19451960198020002020

Ein blinder Fleck der Zeitgeschichte: Die Massenmorde an sowjetischen Kriegsgefangenen.

Werbung
Werbung
Werbung

Der Kommunist ist vorher kein Kamerad und nachher kein Kamerad. Es handelt sich um einen Vernichtungskampf" erklärte Hitler im März 1941. Von 5,6 Millionen sowjetischen Kriegsgefangenen in Deutschland fiel mehr als die Hälfte dem proklamierten "Kampf zweier Weltanschauungen" zum Opfer, durch Hunger, Krankheit oder glatten Mord. Nun liegt eine vom deutschen Historiker Reinhard Otto minutiös erarbeitete Studie vor, in der ein von Wissenschaft und Öffentlichkeit lange ignoriertes Großverbrechen des NS-Regimes aufgerollt wird. Otto rekonstruiert die systematische Ausrottungspolitik gegenüber den sowjetischen Kriegsgefangenen. Erstmals wird in aller Deutlichkeit herausgearbeitet, in welcher Form, mit welcher Intensität und mit welcher erbarmungslosen Konsequenz auch innerhalb der alten Reichsgrenzen der Weltanschauungskrieg weitergeführt wurde.

Als pseudojuristische Grundlage für die als "Sonderbehandlung" umschriebene Liquidierung von Juden, Kommunisten oder Angehörigen der sowjetischen Intelligenz dienten die Einsatzbefehle Nr. 8 und 9. Beide wurden vom Reichsicherheitshauptamt in enger Abstimmung mit dem Oberkommando der Wehrmacht (OKW) noch im Juli 1941 erlassen. Demnach hatten Einsatzkommandos der Gestapo sämtliche des Bolschewismus "verdächtigen" Gefangenen aus den Lagern herauszusuchen und zur Exekution ins nächste Konzentrationslager zu überstellen. Diesem Mordprogramm fielen bis Sommer 1942 mindestens 38.000 Soldaten der Roten Armee zum Opfer. Neben der Beteiligung von Gestapo und Wehrmacht an der systematischen "Aussonderung" sowjetischer Soldaten thematisiert Otto auch den Konflikt von wirtschaftlichen Zwängen und weltanschaulichen Wahnideen.

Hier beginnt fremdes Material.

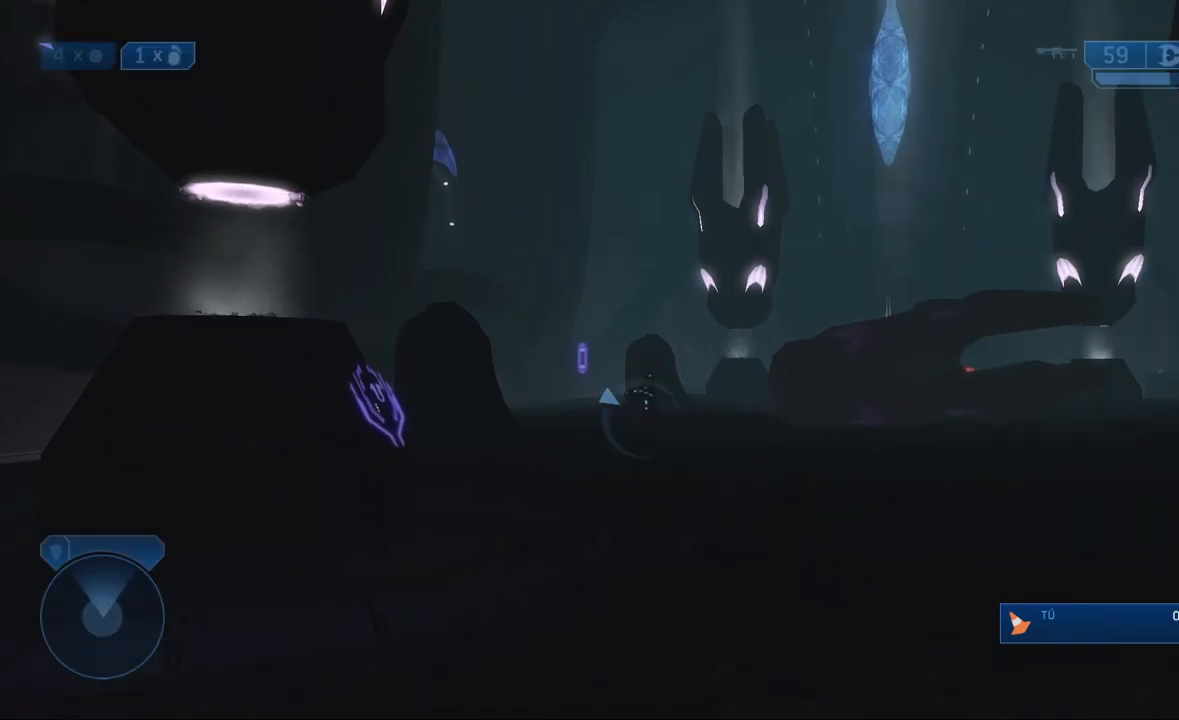
{"buttons": [], "left_stick": "center", "right_stick": "up", "events": [[250, "Y", "down"], [350, "Y", "up"], [483, "right_stick", "up"]]}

Schließlich forderte die Lage an der Ostfront immer mehr Einberufungen und verstärkte Rüstungsanstrengungen, so dass an einem möglichst schnellen Arbeitseinsatz der Kriegsgefangenen bald kein Weg mehr vorbeiführte. Auf der anderen Seite witterte man im "bolschewistischen Bazillus", den man im Osten zu vernichten entschlossen war, eine konkrete Gefahr für die einheimische Bevölkerung. Einzig unter der Voraussetzung, dass die fortan ins Reich kommenden Gefangenen als "gesäubert" gelten konnten, war die allgemeine Freigabe des "Russeneinsatzes" Ende Oktober 1941 zulässig.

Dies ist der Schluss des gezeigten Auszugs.